Problems and tasks
**A.** Write out the passage on tax abatement in full, word for word.
**B.** Among the rows, take the part that opens with the line containing "# Learn Javascript" and closes with the line containing "## Terms of terminology". Return only those lines with "versioning" switched to "version numbering", leaving everything else unchanged.

The statute of July 7, 1827, sect. 14, (N. H. Laws 559) enacts that the selectmen may abate any taxes, provided sufficient reason for such abatement be shown; “and if the selectmen deny or refuse to make such abatement, the person conceiving himself aggrieved by any tax or assessment, may apply by way of petition to the court of common pleas, in the same county, who are hereby empowered to make such order in the premises as justice may require.” Provided, that such application be made within nine months, &c. “ And provided further, that the court of common pleas shall not have power to abate any taxes, except as to such articles and matters as the selectmen having the power of valuing shall have over-valued, and as to sums set down by way of doomage for not giving an invoice where the person doomed was unable to give an invoice.”

The proviso above cited clearly shows, that the power of the common pleas to abate docs not extend to all cases where an individual is over-rated. It is to be exercised in cases where the selectmen, having the power of valuing the property, have over-valued it; and in cases where a person has been doomed for not giving in an invoice, when in fact he was unable to give one.

Saved entries:
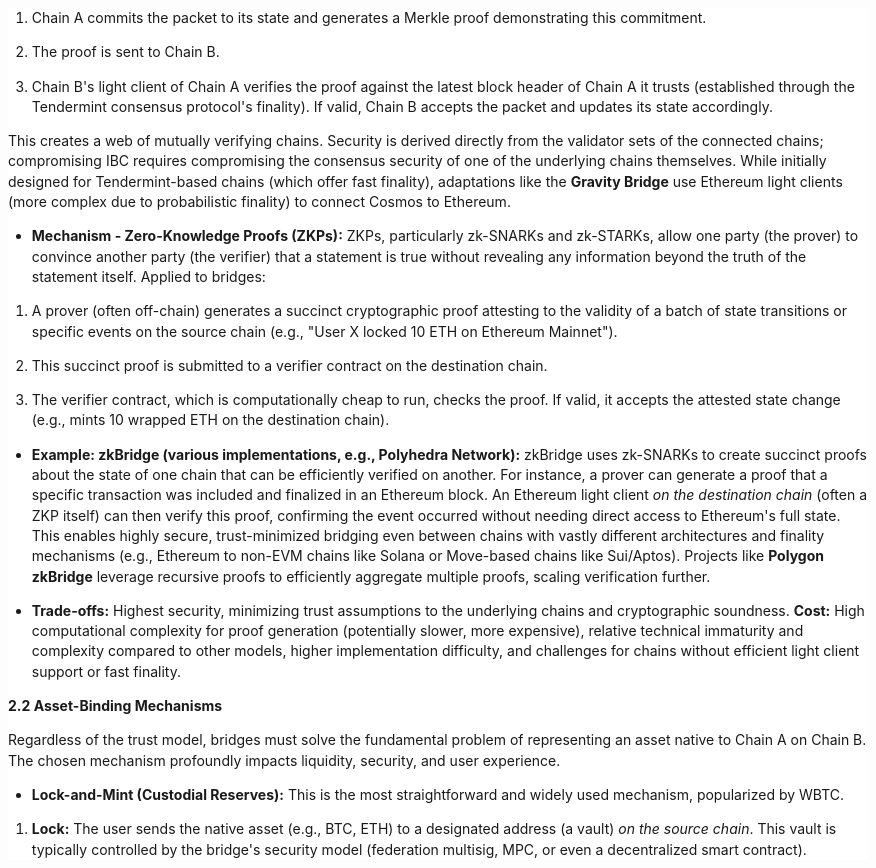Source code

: 1.  Chain A commits the packet to its state and generates a Merkle proof demonstrating this commitment.

2.  The proof is sent to Chain B.

3.  Chain B's light client of Chain A verifies the proof against the latest block header of Chain A it trusts (established through the Tendermint consensus protocol's finality). If valid, Chain B accepts the packet and updates its state accordingly.

This creates a web of mutually verifying chains. Security is derived directly from the validator sets of the connected chains; compromising IBC requires compromising the consensus security of one of the underlying chains themselves. While initially designed for Tendermint-based chains (which offer fast finality), adaptations like the **Gravity Bridge** use Ethereum light clients (more complex due to probabilistic finality) to connect Cosmos to Ethereum.

*   **Mechanism - Zero-Knowledge Proofs (ZKPs):** ZKPs, particularly zk-SNARKs and zk-STARKs, allow one party (the prover) to convince another party (the verifier) that a statement is true without revealing any information beyond the truth of the statement itself. Applied to bridges:

1.  A prover (often off-chain) generates a succinct cryptographic proof attesting to the validity of a batch of state transitions or specific events on the source chain (e.g., "User X locked 10 ETH on Ethereum Mainnet").

2.  This succinct proof is submitted to a verifier contract on the destination chain.

3.  The verifier contract, which is computationally cheap to run, checks the proof. If valid, it accepts the attested state change (e.g., mints 10 wrapped ETH on the destination chain).

*   **Example: zkBridge (various implementations, e.g., Polyhedra Network):** zkBridge uses zk-SNARKs to create succinct proofs about the state of one chain that can be efficiently verified on another. For instance, a prover can generate a proof that a specific transaction was included and finalized in an Ethereum block. An Ethereum light client *on the destination chain* (often a ZKP itself) can then verify this proof, confirming the event occurred without needing direct access to Ethereum's full state. This enables highly secure, trust-minimized bridging even between chains with vastly different architectures and finality mechanisms (e.g., Ethereum to non-EVM chains like Solana or Move-based chains like Sui/Aptos). Projects like **Polygon zkBridge** leverage recursive proofs to efficiently aggregate multiple proofs, scaling verification further.

*   **Trade-offs:** Highest security, minimizing trust assumptions to the underlying chains and cryptographic soundness. **Cost:** High computational complexity for proof generation (potentially slower, more expensive), relative technical immaturity and complexity compared to other models, higher implementation difficulty, and challenges for chains without efficient light client support or fast finality.

**2.2 Asset-Binding Mechanisms**

Regardless of the trust model, bridges must solve the fundamental problem of representing an asset native to Chain A on Chain B. The chosen mechanism profoundly impacts liquidity, security, and user experience.

*   **Lock-and-Mint (Custodial Reserves):** This is the most straightforward and widely used mechanism, popularized by WBTC.

1.  **Lock:** The user sends the native asset (e.g., BTC, ETH) to a designated address (a vault) *on the source chain*. This vault is typically controlled by the bridge's security model (federation multisig, MPC, or even a decentralized smart contract).
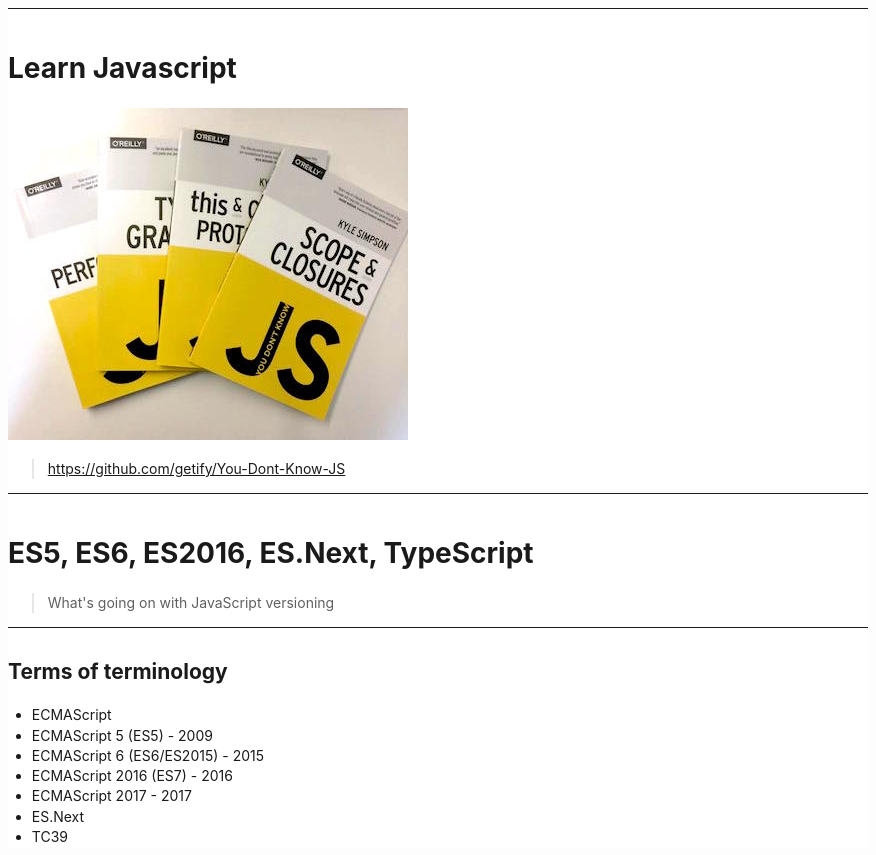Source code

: <style type="text/css">
.reveal pre code {
    display: block;
    padding: 5px;
    overflow: auto;
    max-height: 800px;
    word-wrap: normal;
}
</style>

---

# Learn Javascript

<img src="./images/js-books.jpg" width="400px" /><br>

> https://github.com/getify/You-Dont-Know-JS

---

# ES5, ES6, ES2016, ES.Next, TypeScript

> What's going on with JavaScript versioning

----

## Terms of terminology

- ECMAScript
- ECMAScript 5 (ES5) - 2009
- ECMAScript 6 (ES6/ES2015) - 2015
- ECMAScript 2016 (ES7) - 2016
- ECMAScript 2017 - 2017
- ES.Next
- TC39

Written answers
**A.**
The statute of July 7, 1827, sect. 14, (N. H. Laws 559) enacts that the selectmen may abate any taxes, provided sufficient reason for such abatement be shown; “and if the selectmen deny or refuse to make such abatement, the person conceiving himself aggrieved by any tax or assessment, may apply by way of petition to the court of common pleas, in the same county, who are hereby empowered to make such order in the premises as justice may require.” Provided, that such application be made within nine months, &c. “ And provided further, that the court of common pleas shall not have power to abate any taxes, except as to such articles and matters as the selectmen having the power of valuing shall have over-valued, and as to sums set down by way of doomage for not giving an invoice where the person doomed was unable to give an invoice.”

The proviso above cited clearly shows, that the power of the common pleas to abate docs not extend to all cases where an individual is over-rated. It is to be exercised in cases where the selectmen, having the power of valuing the property, have over-valued it; and in cases where a person has been doomed for not giving in an invoice, when in fact he was unable to give one.

**B.**
# Learn Javascript

<img src="./images/js-books.jpg" width="400px" /><br>

> https://github.com/getify/You-Dont-Know-JS

---

# ES5, ES6, ES2016, ES.Next, TypeScript

> What's going on with JavaScript version numbering

----

## Terms of terminology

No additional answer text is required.